Multi-threading with OpenMP#

OpenMP is a shared-memory application programming interface (API) whose features are based on prior efforts to facilitate shared-memory parallel programming. OpenMP is intended to be suitable for implementation on a broad range of SMP architectures, even for uniprocessor computers also.

OpenMP can be added to a sequential program in FORTRAN, C, or C++ to describe how the work is to be shared among threads that will execute on different processors or cores and to order accesses to shared data as needed. The appropriate insertion of OpenMP features into a sequential program will allow applications to benefit from shared-memory parallel architectures with minimal modification to the code. Because of these advantages, OpenMP has been added to XLiFE++ in order to exploit its considerable parallelism in heavy computation parts. In a typical Finite Element package, assembling the stiffness matrices costs most of the total runtime then solving linear equation systems.

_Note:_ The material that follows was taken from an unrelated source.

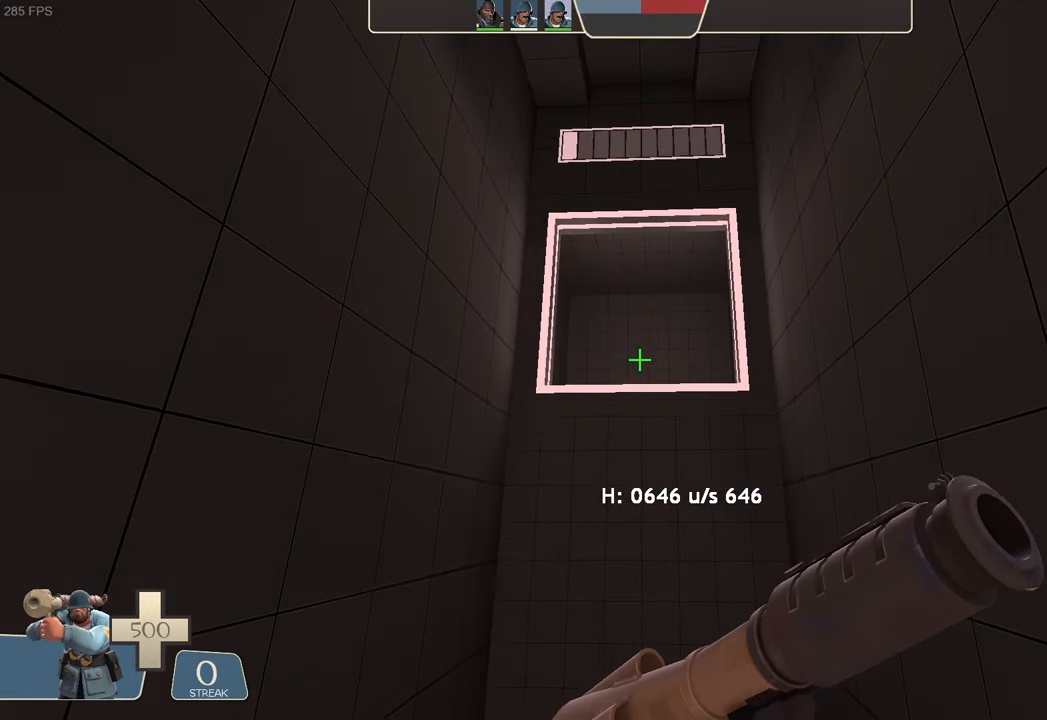
{"dt_ms": 500, "buttons": [], "left_stick": "center", "right_stick": "center", "events": []}
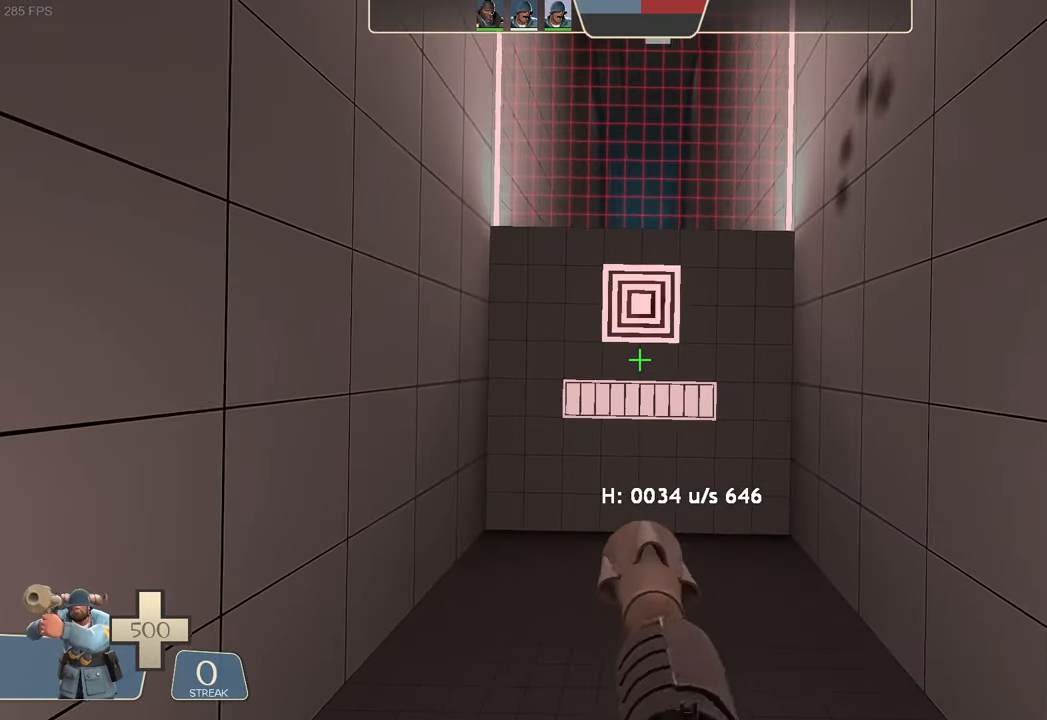
{"dt_ms": 500, "buttons": [], "left_stick": "center", "right_stick": "center", "events": []}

Sparse matrix-vector multiplication#

In a Finite Element package, after repeatedly setting up the stiffness matrices, it needs to solve linear equation system, which can be done either in two ways (1) by direct methods or (2) iterative methods. In direct methods, the factorization of matrix costs nearly most of the runtime, meanwhile, in iterative methods, matrix-vector multiplication plays an important role. Since the matrices arising from the discretization are sparse, an appropriate matrix storage format, sparse format is used. XLiFE++ provides a plenty types of sparse matrix, which can serve for different purposes. Although all the sparse matrix can be taken for parallelized sparse-matrix-vector-multiplication (SpMV); among them, CSR (compressed storage row) seems to be the best candidate.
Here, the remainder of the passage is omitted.